Hepatocellular clear cell foci after combined intraportal pancreatic islet transplantation and knockout of chREBP in diabetic mice

 

Question:

Clear cell foci (CCF) of altered hepatocytes are constitutive pre-neoplastic lesions in experimental models of hepatocarcinogenesis, including the intraportal pancreatic islet transplantation (IPIT) model of diabetic rats. In this insulin mediated model, activation of the protooncogenic pathways of Akt/mTOR and Ras/raf-1 and upregulation of glycolysis and de-novo-lipogenesis, representing the lipogenic phenotype, have been described previously. Additionally, the transcription factor carbohydrate responsive element binding protein (chREBP), physiologically regulating hepatocellular glucose and lipid metabolism, was found to be activated during AKT/mTOR signaling in CCF. In this study, we transferred the IPIT model to the mouse and combined it with the knockout of chREBP.

Methods:

In short time experiments of one and four weeks, C57BL/6J Wild-type (WT) and chREBP-knockout (chREBP-KO) mice (n = 297) were matched to eight experimental and eight control groups, with or without prior Streptocotozine-induced diabetes. Experimental groups received an intraportal transplantion of 70 – 100 isologous, isolated pancreatic islets. Liver tissue was examined using histology, morphometry, enzyme- and immunohistochemistry (including BrdU labeling index) and electron microscopy.

Results:

CCF emerge at the downstream level of the islets, both in WT and even more frequently in chREBP-KO mice (WT vs. chREBP-KO one week 67% vs. 95%, four weeks 45% vs. 82%, p < 0.05).

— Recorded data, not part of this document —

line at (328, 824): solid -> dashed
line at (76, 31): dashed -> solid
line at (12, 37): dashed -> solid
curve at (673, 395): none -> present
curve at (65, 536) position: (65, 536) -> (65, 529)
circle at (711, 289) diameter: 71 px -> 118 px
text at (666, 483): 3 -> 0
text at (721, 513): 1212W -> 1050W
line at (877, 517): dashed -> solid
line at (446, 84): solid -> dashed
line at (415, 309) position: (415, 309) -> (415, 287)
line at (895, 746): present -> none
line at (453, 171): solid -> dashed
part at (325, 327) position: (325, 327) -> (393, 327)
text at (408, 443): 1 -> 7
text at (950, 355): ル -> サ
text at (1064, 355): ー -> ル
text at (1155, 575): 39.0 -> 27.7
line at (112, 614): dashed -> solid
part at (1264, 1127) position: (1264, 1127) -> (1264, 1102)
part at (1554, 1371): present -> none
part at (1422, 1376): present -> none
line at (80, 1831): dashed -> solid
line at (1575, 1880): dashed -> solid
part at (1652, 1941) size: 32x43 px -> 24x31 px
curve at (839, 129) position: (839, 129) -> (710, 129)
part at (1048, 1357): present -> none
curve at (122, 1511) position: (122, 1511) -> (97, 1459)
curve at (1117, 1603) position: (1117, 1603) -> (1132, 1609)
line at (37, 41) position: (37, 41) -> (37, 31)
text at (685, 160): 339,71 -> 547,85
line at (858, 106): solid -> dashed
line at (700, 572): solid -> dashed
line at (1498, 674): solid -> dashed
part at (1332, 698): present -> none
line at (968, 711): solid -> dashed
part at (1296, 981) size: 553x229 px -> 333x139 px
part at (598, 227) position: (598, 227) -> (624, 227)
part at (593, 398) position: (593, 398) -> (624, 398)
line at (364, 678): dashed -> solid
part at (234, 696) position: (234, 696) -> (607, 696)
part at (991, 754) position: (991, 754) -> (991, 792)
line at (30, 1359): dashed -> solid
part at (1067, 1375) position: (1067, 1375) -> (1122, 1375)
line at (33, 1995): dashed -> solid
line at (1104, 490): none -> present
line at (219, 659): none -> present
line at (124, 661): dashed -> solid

In comparison to WT lesions, CCF of chREBP-KO reveal a higher degree of glycogen accumulation due to a reduced activity of the glycogeneogentic enzyme glucose-6-phosphatase and decreased glycolysis (i.e. hexokinase II, aldolase). Lipid storage is almost missing due to reduced lipogenesis (i.e. fatty acid synthase). Proliferative activity in CCF of knockout mice is halved in comparison to WT mice (BrdU labelling index of CCF after four weeks WT vs. chREBP-KO: 11.34 ± 2.24 vs. 6.08 ± 0.70; p < 0.05). Simultaneously, signaling of the AKT/mTOR and Ras/raf-1 cascade (i.e. p-Akt, p4EBP-1, IRS1 and pERK) is depleted in CCF of chREBP-KO mice.

Conclusion:

The IPIT model is applicable to mice, as murine CCF resemble preneoplastic liver lesions from this hepatocarcinogenesis model in the rat in terms of morphological, metabolic and molecular alterations and proliferative activity, which is diminished after chREBP knockout. chREBP appears to be an essential component of AKT/mTOR mediated cell proliferation and the metabolic switch from a glycogenotic to lipogenic phenotype in precursor lesions of hepatocarcinogenesis.